> [Task instructions]: Your reply should be an exact copy of every entry, with the pictures removed.

Pixel coordinate boxes:
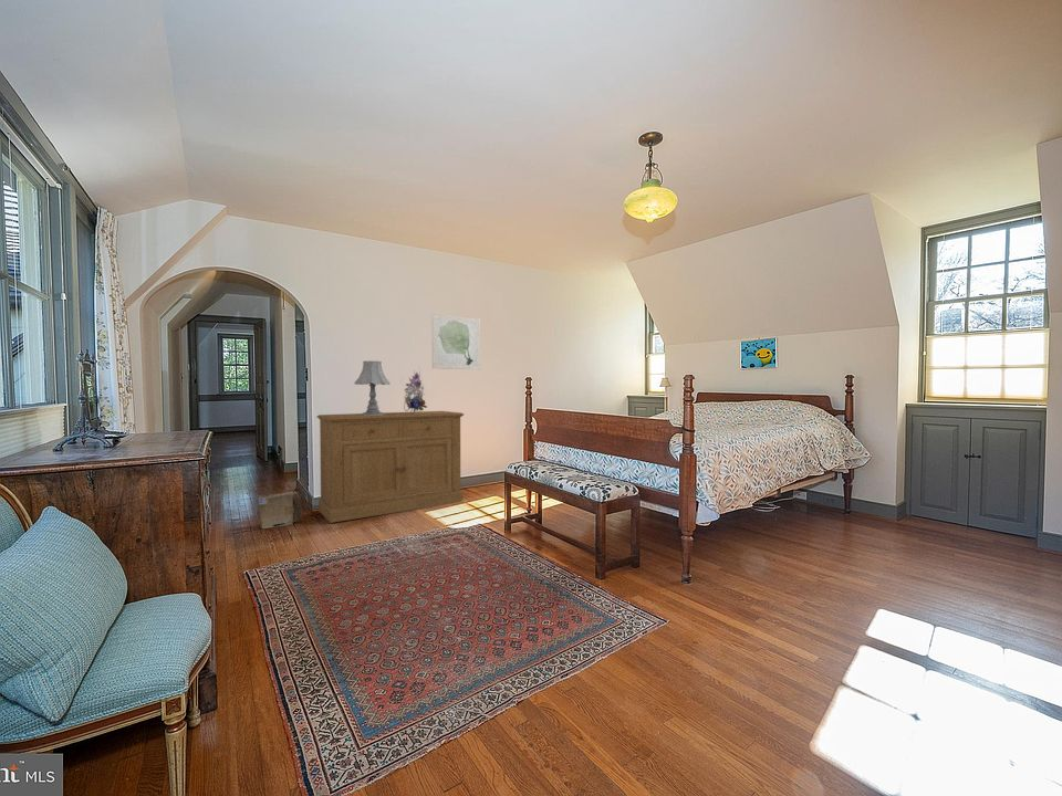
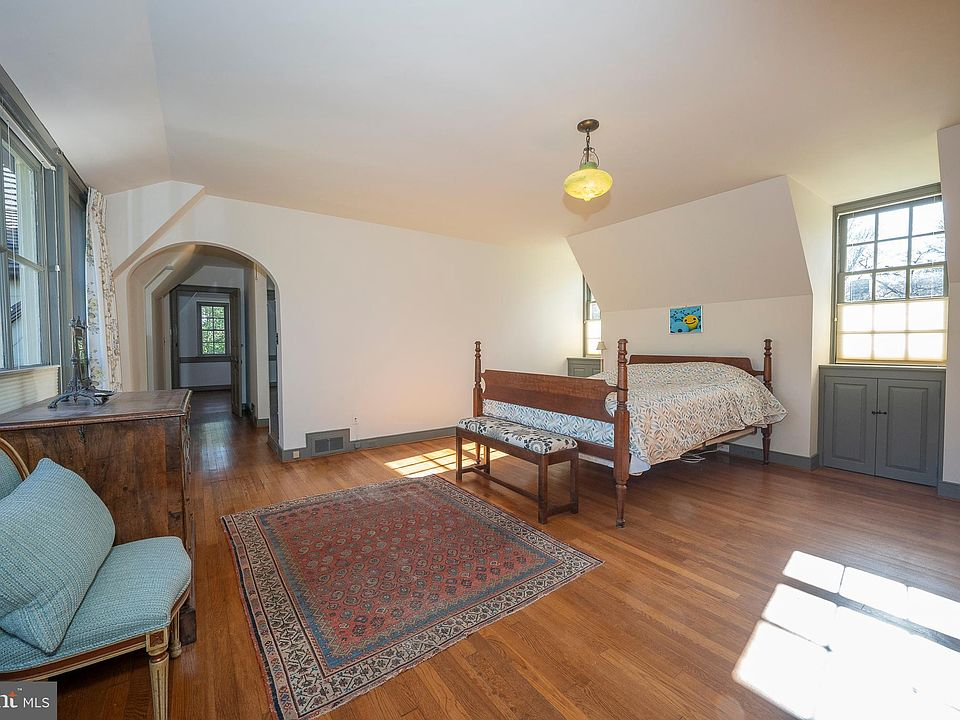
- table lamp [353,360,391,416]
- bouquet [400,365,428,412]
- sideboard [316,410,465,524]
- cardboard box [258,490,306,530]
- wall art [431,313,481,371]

> [Task result]:
- table lamp [353,360,391,416]
- bouquet [400,365,428,412]
- sideboard [316,410,465,524]
- cardboard box [258,490,306,530]
- wall art [431,313,481,371]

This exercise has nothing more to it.